__TASKS TO PERFORM__:
**a.** In the passage on modeling a music collection, what lightweight embedded relational database is named as an example?
**b.** Rewrite the passage on modeling a music collection between "So one of your" and "speeds up a join.", inclusive, substituting "DuckDB" for "SQLite".

__EXTRACTED TEXT__:
┌────────
So one of your alternatives here would just be to use a relational database (there are lightweight embedded ones like SQLite that might be the most appropriate). Another alternative is to make a more relational-like design, and model the problem as a handful of relations that can be joined with each other in multiple ways—possibly assisted by an index that speeds up a join.

So you might start with something like this, where the tracks are available at the top level of the collection (and thus it's easy to just search through the tracks):

data MusicCollection = MC { tracks :: Set Track
                          , albums :: Set Album
                          , albumToTracks :: Album -> [Track] }
data Track = Track { album :: Album, trackTitle :: String, tempo  :: Maybe Int }
                 deriving (Eq, Ord)
data Album = Album { albumTitle :: String }
                 deriving (Eq, Ord)
└────────
__INPUT DATA__:
┌────────
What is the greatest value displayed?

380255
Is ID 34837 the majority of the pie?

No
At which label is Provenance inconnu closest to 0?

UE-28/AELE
└────────
__ANSWERS FOR THIS EXERCISE__:
**a.** SQLite

**b.**
So one of your alternatives here would just be to use a relational database (there are lightweight embedded ones like DuckDB that might be the most appropriate). Another alternative is to make a more relational-like design, and model the problem as a handful of relations that can be joined with each other in multiple ways—possibly assisted by an index that speeds up a join.